To respect the multilevel structure of the data I let every condition in every experiment in every study have it's unique covariance using an unstructured variance-covariance matrix (see Details - Specifying Random Effects). Note, that I am not a 100% sure about this reasoning, or reasoning in general for/against variance-covariance assumed structures in multilevel models. So I am happy to receive some thoughts/literature on this...

I now want to conduct a multivariate (multilevel) random effects model with:

rma.mv(
    yi = yk
  , V = V
  , random = list(~ exp_j | stu_i,
                  ~ con_k | exp_j)
  , struct = "UN"
  , method = "REML"
  , test = "t"  ## slightly mimics knha
  , data = dat
  , slab = con_k
  , control=list(optimizer="optimParallel", ncpus=32)
)

When run on the complete data set the calculation reaches 128GB(!) of RAM within a few minutes and at some point R just terminates with out an error message.

1) Is this to be expected with the amount of data I have?

Running the same model with a subset of the original data (i.e. i = 20, j = 25 and k = 65, I just grabbed data without estimated variance-covariance matrices) works fine and reaches a top of ~20GB RAM.

I saw the tipps section of the metafor package as well as the optimisation options for rma.mv() in the notes. 2) In my scenario, does switching to Microsofts R Open or another algorithm (with out parallelisation?!) is reasonable?

Note that the model above is not the final model I want to conduct. No moderators are included yet. Additional model(s) should include regression terms for moderators. It will become even more complex, I guess...

I am running R version 3.6.3 (2020-02-29) on x86_64-pc-linux-gnu (64-bit) under: Ubuntu 18.04.5 LTS. Metafor is on Version 2.4-0.

Best Jonas

1

There are 1 answers

4
Wolfgang On BEST ANSWER

Probably not every study has 50 experiments and not every experiment has 200 conditions, but yes, 50 * 75 * 200 (i.e., 750,000) rows of data would be a problem. However, before I address this issue, let's start with the model itself, which makes little sense. With 75 experiments within those 50 studies, using ~ exp_j | stu_i with struct="UN" implies that you are trying to estimate the variances and covariances of a 75 x 75 var-cov matrix. That's 2850 parameters already. The ~ con_k | exp_j part adds yet another 20,000+ parameters by my calculation.

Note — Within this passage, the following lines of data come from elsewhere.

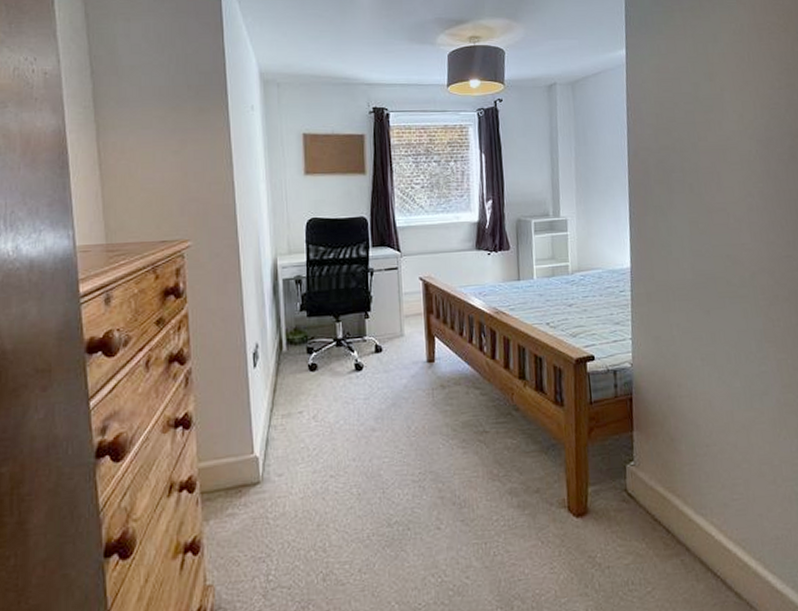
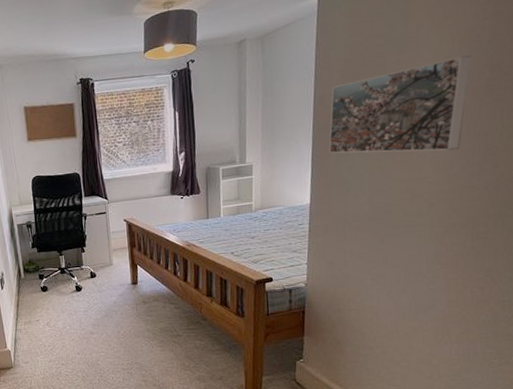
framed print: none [645,122,774,217] -> present [329,55,472,154]

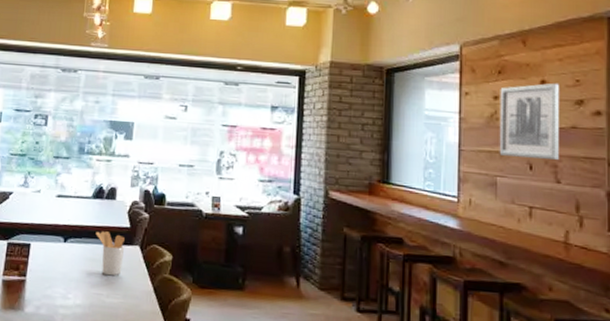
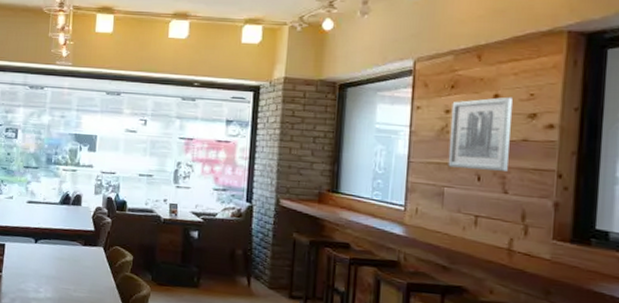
utensil holder: present [95,231,125,276] -> none [63,233,90,274]

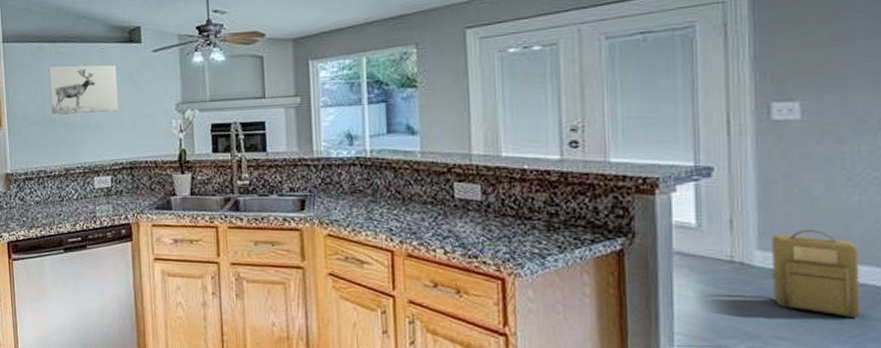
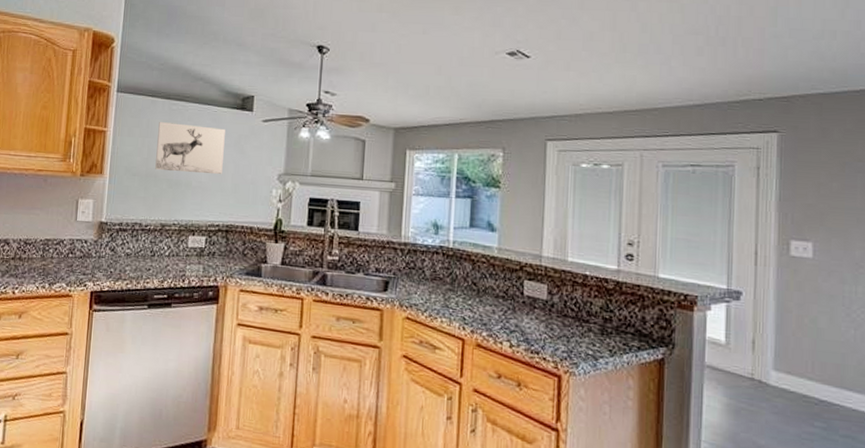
backpack: present [769,229,861,317] -> none [781,355,853,439]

This is never going to work.

Based on your description, you have a multilevel structure, but there is no inherent link between what experiment 1 in study 1 stands for and what experiment 1 in study 2 stands for. So the experiment identifier is just used here to distinguish the different experiments within studies, but carries no further meaning. Compare this with the situation where you have, for example, outcomes A and B in study 1, outcome A in study 2, outcome B in study 3, and so on. 'A' really stands for 'A' in all studies and is not just used to distinguish the elements.

Another issues is that ~ con_k | exp_j will not automatically be nested within studies. The rma.mv() function also allows for crossed random effects, so if you want to add random effects for conditions which in turn are nested within studies then you should create a new variable, for example exp.in.study that reflects this. You could do this with dat$exp.in.study <- paste0(dat$stu_i, ".", dat$exp_j). Then you can use ~ con_k | exp.in.stu to reflect this nesting.

However, based on your description, what I think you really should use is a much simpler model structure, namely random = ~ 1 | stu_i / exp_j / con_k (in that case, the struct argument is not relevant).

Still, if your dataset has 100,000+ rows, then the default way rma.mv() works will become a memory issue, because internally the function will then juggle around with matrices that are of such dimensions. A simple solution to this is to use sparse=TRUE, in which case matrices are stored internally as sparse structures. You probably don't even need any parallel processing then, but you could try if optimizer="optimParallel" will speed things up (but then ncpus=3 is all you need because that is actually the number of variance components that will be estimated by the model if it is specified as suggested above).